Reproduce every line of the listing below word for word, leaving out the pictures.

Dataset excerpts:

• • • •

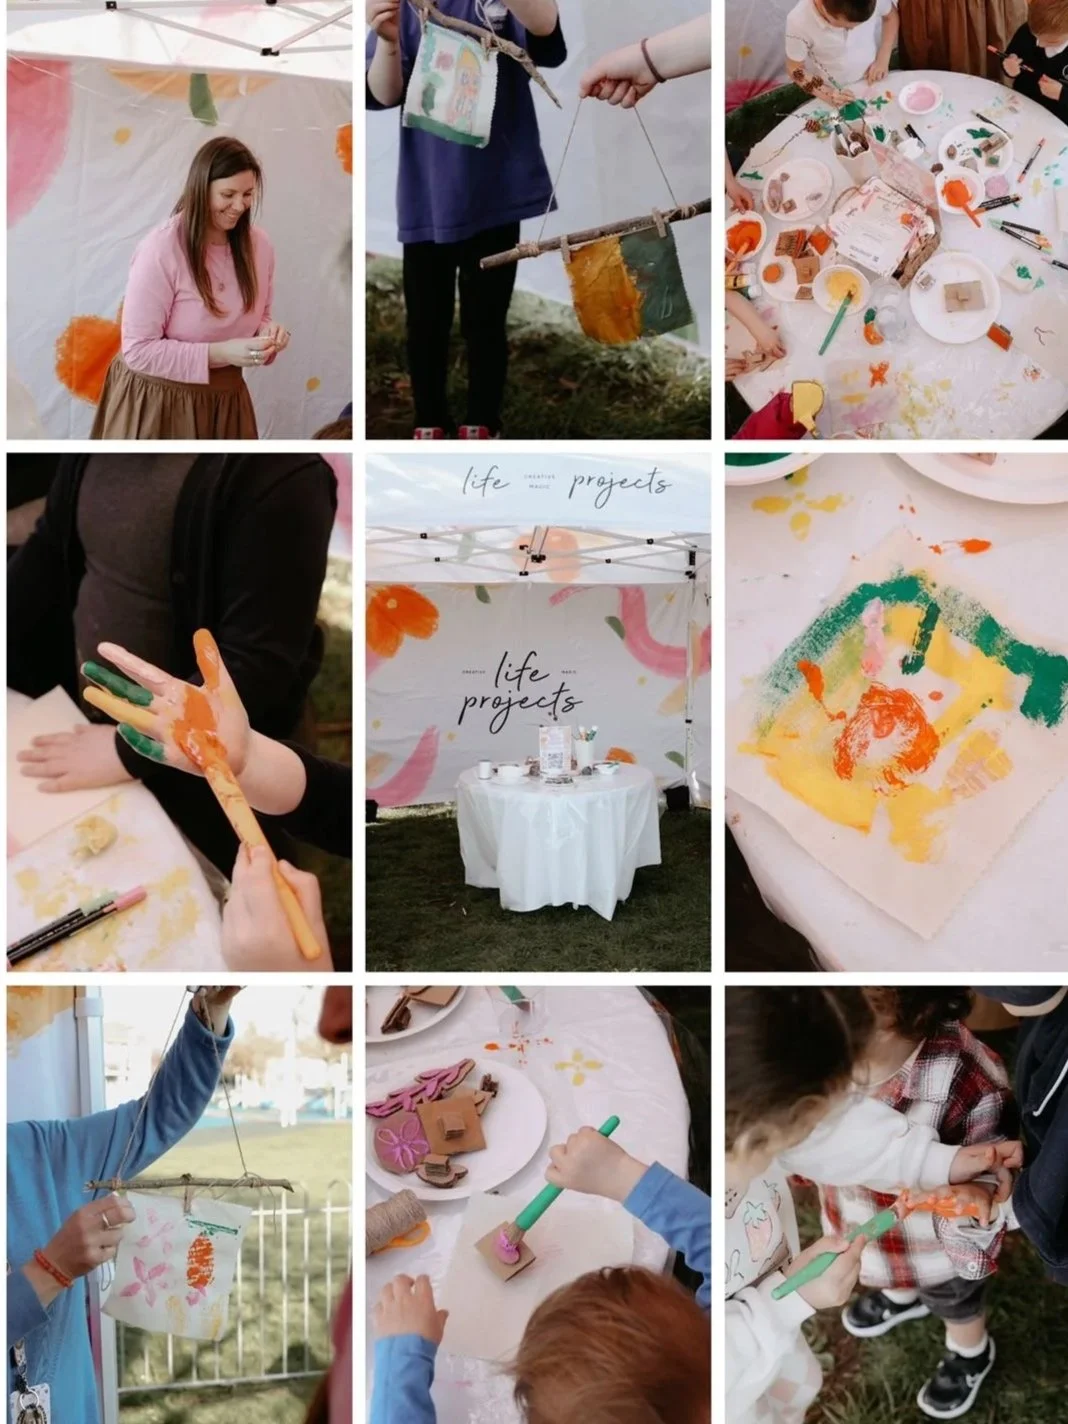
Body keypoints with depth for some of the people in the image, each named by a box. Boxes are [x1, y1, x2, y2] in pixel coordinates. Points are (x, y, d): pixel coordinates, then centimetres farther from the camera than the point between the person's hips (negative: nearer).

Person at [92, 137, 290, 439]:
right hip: (155, 404, -5)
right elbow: (137, 350, -19)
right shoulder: (160, 249, -19)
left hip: (225, 401, 5)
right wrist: (220, 353, -27)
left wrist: (268, 335, -12)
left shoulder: (259, 244, -2)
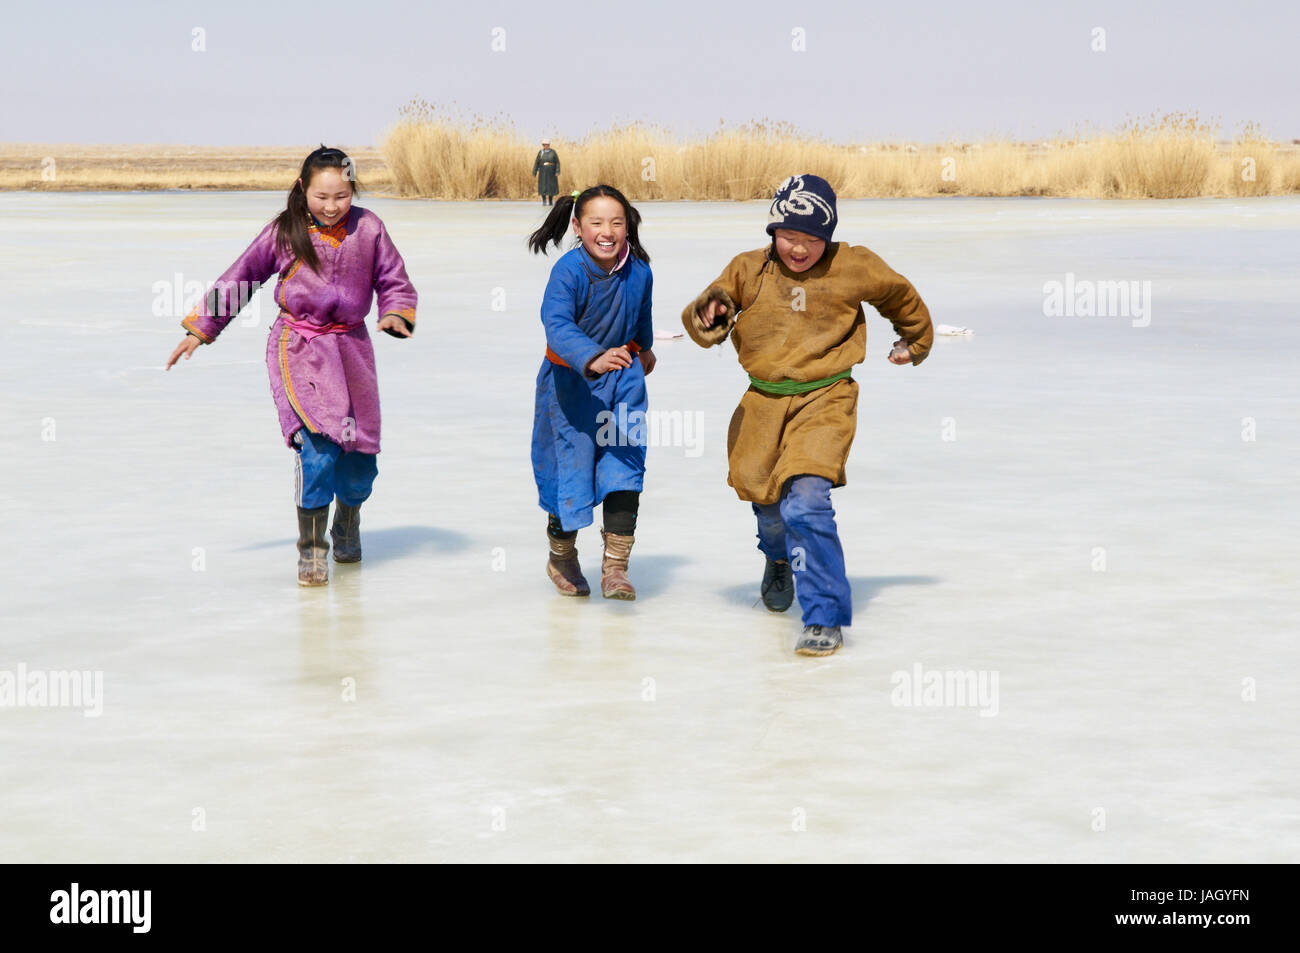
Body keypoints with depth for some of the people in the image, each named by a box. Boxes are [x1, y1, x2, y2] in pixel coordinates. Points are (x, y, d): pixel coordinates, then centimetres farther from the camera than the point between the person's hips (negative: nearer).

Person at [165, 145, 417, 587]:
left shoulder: (367, 227, -1)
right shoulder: (284, 232, -4)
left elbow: (395, 281, 6)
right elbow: (238, 279, 4)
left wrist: (396, 314, -15)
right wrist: (199, 329, 5)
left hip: (351, 347, 3)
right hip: (298, 348, -3)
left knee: (360, 455, 6)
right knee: (317, 445, -20)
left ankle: (347, 523, 40)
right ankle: (311, 548, -7)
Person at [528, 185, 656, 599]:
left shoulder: (638, 271, -10)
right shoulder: (568, 271, -24)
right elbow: (556, 326, -37)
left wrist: (644, 349, 32)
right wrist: (592, 359, -54)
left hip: (622, 378, 3)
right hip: (570, 379, -3)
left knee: (624, 466, -8)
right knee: (571, 464, 5)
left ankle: (615, 566, -4)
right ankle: (561, 557, 30)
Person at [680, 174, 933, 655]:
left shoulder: (854, 267, -3)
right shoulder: (749, 270, 1)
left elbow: (900, 295, 17)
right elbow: (701, 323, 2)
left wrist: (914, 340, 32)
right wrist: (710, 315, -22)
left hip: (824, 399, -3)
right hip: (763, 402, 4)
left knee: (805, 498, -22)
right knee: (766, 498, 16)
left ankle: (825, 618, -18)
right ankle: (779, 557, 54)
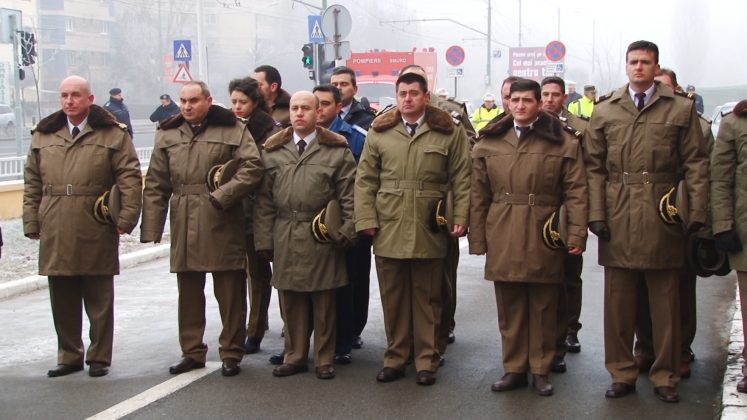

• • • •

> _RESPONSE TO THE EXERCISE_:
Body keypoints with depth for some of the people in the image, each named by a box. Boxes are [x1, y1, x2, y2] in pixel coordinates. Points are (x, y, d): pixel coordinates, then centimetres farther from the camera than the point between the person's hips (negative: nearer).

Person at [92, 137, 290, 439]:
right hip: (155, 404, -5)
right elbow: (137, 350, -19)
right shoulder: (160, 249, -19)
left hip: (225, 401, 5)
right wrist: (220, 353, -27)
left wrist: (268, 335, -12)
left shoulder: (259, 244, -2)
Body keypoints with depth for some of the people in the image, each named by a box. Boxes are [x1, y1, x2, y2] in pixel coordinates. Points are (x, y, d): pixel coordinates, then centimetres farther from the camera than the point between the person's hips (negative: nearer).

Person at [165, 145, 417, 587]:
left shoulder: (367, 227, -1)
right shoulder: (284, 232, -4)
left elbow: (395, 281, 6)
right elbow: (238, 279, 4)
left wrist: (396, 314, -15)
right wrist: (199, 329, 5)
left hip: (351, 347, 3)
right hip: (298, 348, -3)
left knee: (360, 455, 6)
right knee: (317, 445, -20)
left ankle: (347, 523, 40)
right ankle: (311, 548, -7)
Person at [528, 185, 656, 599]:
left shoulder: (638, 271, -10)
right shoulder: (568, 271, -24)
right elbow: (556, 326, -37)
left wrist: (644, 349, 32)
right wrist: (592, 359, -54)
left hip: (622, 378, 3)
right hip: (570, 379, -3)
left knee: (624, 466, -8)
right knee: (571, 464, 5)
left ankle: (615, 566, -4)
right ankle: (561, 557, 30)
Person at [680, 174, 933, 655]:
left shoulder: (854, 267, -3)
right shoulder: (749, 270, 1)
left elbow: (900, 295, 17)
right elbow: (701, 323, 2)
left wrist: (914, 340, 32)
right wrist: (710, 315, -22)
left hip: (824, 399, -3)
right hip: (763, 402, 4)
left knee: (805, 498, -22)
right knee: (766, 498, 16)
left ankle: (825, 618, -18)
right ankle: (779, 557, 54)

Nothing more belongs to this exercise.